* [Exercise brief] Pull out each line below that contains the string "common". Case counts.

* [Data excerpts]
****************************************

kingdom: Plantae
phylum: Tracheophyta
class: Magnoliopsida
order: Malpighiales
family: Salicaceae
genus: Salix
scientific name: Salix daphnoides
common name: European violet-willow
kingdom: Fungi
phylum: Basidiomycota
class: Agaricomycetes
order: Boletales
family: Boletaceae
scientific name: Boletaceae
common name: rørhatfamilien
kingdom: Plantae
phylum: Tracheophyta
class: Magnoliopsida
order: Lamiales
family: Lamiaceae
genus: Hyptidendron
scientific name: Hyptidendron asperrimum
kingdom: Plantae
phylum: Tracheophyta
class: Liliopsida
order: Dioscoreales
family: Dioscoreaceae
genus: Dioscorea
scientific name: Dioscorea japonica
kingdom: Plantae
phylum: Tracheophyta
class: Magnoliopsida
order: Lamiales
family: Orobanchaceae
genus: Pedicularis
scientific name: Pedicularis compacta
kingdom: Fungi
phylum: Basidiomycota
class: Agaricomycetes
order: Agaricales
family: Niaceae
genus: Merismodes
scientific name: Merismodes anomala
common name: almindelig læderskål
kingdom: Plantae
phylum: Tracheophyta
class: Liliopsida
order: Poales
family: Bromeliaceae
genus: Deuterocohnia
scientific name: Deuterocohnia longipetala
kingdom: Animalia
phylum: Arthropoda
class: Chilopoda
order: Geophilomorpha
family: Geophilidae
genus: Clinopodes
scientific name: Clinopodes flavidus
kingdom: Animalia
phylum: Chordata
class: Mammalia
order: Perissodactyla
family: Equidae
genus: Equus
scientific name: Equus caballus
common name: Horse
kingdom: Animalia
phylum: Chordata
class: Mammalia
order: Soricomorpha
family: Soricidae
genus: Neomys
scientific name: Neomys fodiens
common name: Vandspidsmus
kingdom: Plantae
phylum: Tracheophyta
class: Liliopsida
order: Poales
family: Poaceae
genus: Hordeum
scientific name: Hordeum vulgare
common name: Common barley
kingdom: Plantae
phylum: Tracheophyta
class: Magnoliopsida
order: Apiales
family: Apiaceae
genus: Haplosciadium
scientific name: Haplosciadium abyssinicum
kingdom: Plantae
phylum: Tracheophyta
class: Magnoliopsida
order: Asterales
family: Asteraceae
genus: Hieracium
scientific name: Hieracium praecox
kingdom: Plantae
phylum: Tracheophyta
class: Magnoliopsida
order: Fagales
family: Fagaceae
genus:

****************************************

* [Response to this task]
common name: European violet-willow
common name: rørhatfamilien
common name: almindelig læderskål
common name: Horse
common name: Vandspidsmus
common name: Common barley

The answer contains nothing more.